O Tribunal de Contas cometeu a ousadia de cumprir a sua função e agir de acordo com lei e com as regras que os Governos e o Parlamento aprovaram. O problema é que no desempenho das suas funções, e entre trabalhos sobre instituições e autarquias, alguns relatórios do Tribunal acabaram por contrariar a narrativa oficial do Governo e em particular de António Costa. O seu trabalho tornou-se um tremendo incómodo para o Governo e para as narrativas propagandísticas que vendiam aos portugueses. Era crucial resolver o problema, decapitar o líder do Tribunal para servir de exemplo para os outros. Quem se mete com o PS já sabe que leva.
A verdade é como o azeite, mais cedo ou mais tarde acaba por vir ao de cima. É verdade que por vezes a ação do Tribunal pode parecer injusta ou até pouco flexível com as boas intenções dos decisores públicos e cometerá erros como todos os outros. Mas o Presidente do Tribunal de Contas cometeu o único erro que é imperdoável para o Governo socialista: cumprir a sua função e desempenhar um cargo com independência.
A saída de Vitor Caldeira do Tribunal de Contas é apenas mais um episódio de uma forma de estar do Governo de António Costa e que segue a “boa tradição” dos governos socialistas: quem se mete com o PS, leva. O primeiro exemplo veio com a não recondução da sempre independente PGR Joana Marques Vidal a quem os socialistas nunca perdoarão a ousadia que teve em permitir que o Ministério Público fizesse o seu trabalho, ao contrário do conivente Pinto Monteiro.
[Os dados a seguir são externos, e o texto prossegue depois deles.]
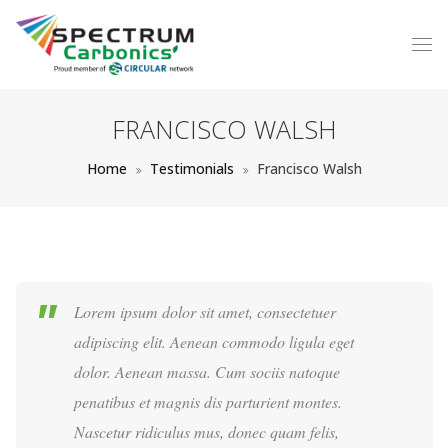
FRANCISCO WALSH
Home
Testimonials
Francisco Walsh
Lorem ipsum dolor sit amet, consectetuer
adipiscing elit. Aenean commodo ligula eget
dolor. Aenean massa. Cum sociis natoque
penatibus et magnis dis parturient montes.
Nascetur ridiculus mus, donec quam felis,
A única justificação aceitável para a não recondução de Vitor Caldeira é António Costa ter na manga um nome ainda melhor para apresentar, independente, com experiência e com a coragem necessária de manter a linha de rumo de um dos Tribunais que tem mais competências de fiscalização do Governo e dos restantes organismos públicos. Ou então, o nosso primeiro-ministro tem outros planos para o ex-presidente do Tribunal de Contas Europeu, que enquanto tal viu o seu mandato ser renovado três vezes, algo raro e que só comprova a sua qualidade e reconhecimento entre os pares europeus, e vai escolhê-lo para liderar uma qualquer entidade ou estrutura de missão que irá zelar pelo escrutínio das verbas que nos chegarão da União Europeia a propósito da “bazuca”. Aguardemos.
Espero estar enganado, mas a senhora Provedora da Justiça deverá ser a próxima vítima de António Costa e do Partido Socialista. E faz sentido, afinal Maria Lúcia Amaral tem sido uma notável Provedora, dinâmica, inteligente, corajosa e independente face aos poderes públicos. Não faz fretes e tem por isso todos os ingredientes para ser corrida.
Depois da vergonha que foi o processo de nomeação do representante português na Procuradoria Europeia, seguem-se os casos que revelam a tentativa de controlo do Governo sobre as instituições fiscalizadoras da sua ação. Vivemos claramente um novo período de tentativa de controlo do Estado por parte do Governo e dos amigos. António Costa está a conseguir fazer tudo aquilo com que José Sócrates apenas sonhou.
Enquanto andamos preocupados com os ataques ao Estado de Direito nos Estados Unidos ou na Hungria, continuamos a não dar a importância devida aos verdadeiros atentados à democracia que se passam no nosso país. Muitos não quiseram prestar atenção, mas ontem o Presidente Marcelo terá alertado também para isso, pois o problema não está apenas no Chega, está também naqueles que lhe dão razões para existir e que sob a capa de progressistas restringem a independência das instituições, tentam controlar a justiça e a comunicação social e mentem descaradamente na cara dos portugueses.
Não são os discursos, as agendas ou os planos anticorrupção que revelam a natureza de um governo, são sim as atitudes, os exemplos e os meios colocados à disposição das instituições para cumprirem a sua função com independência e competência.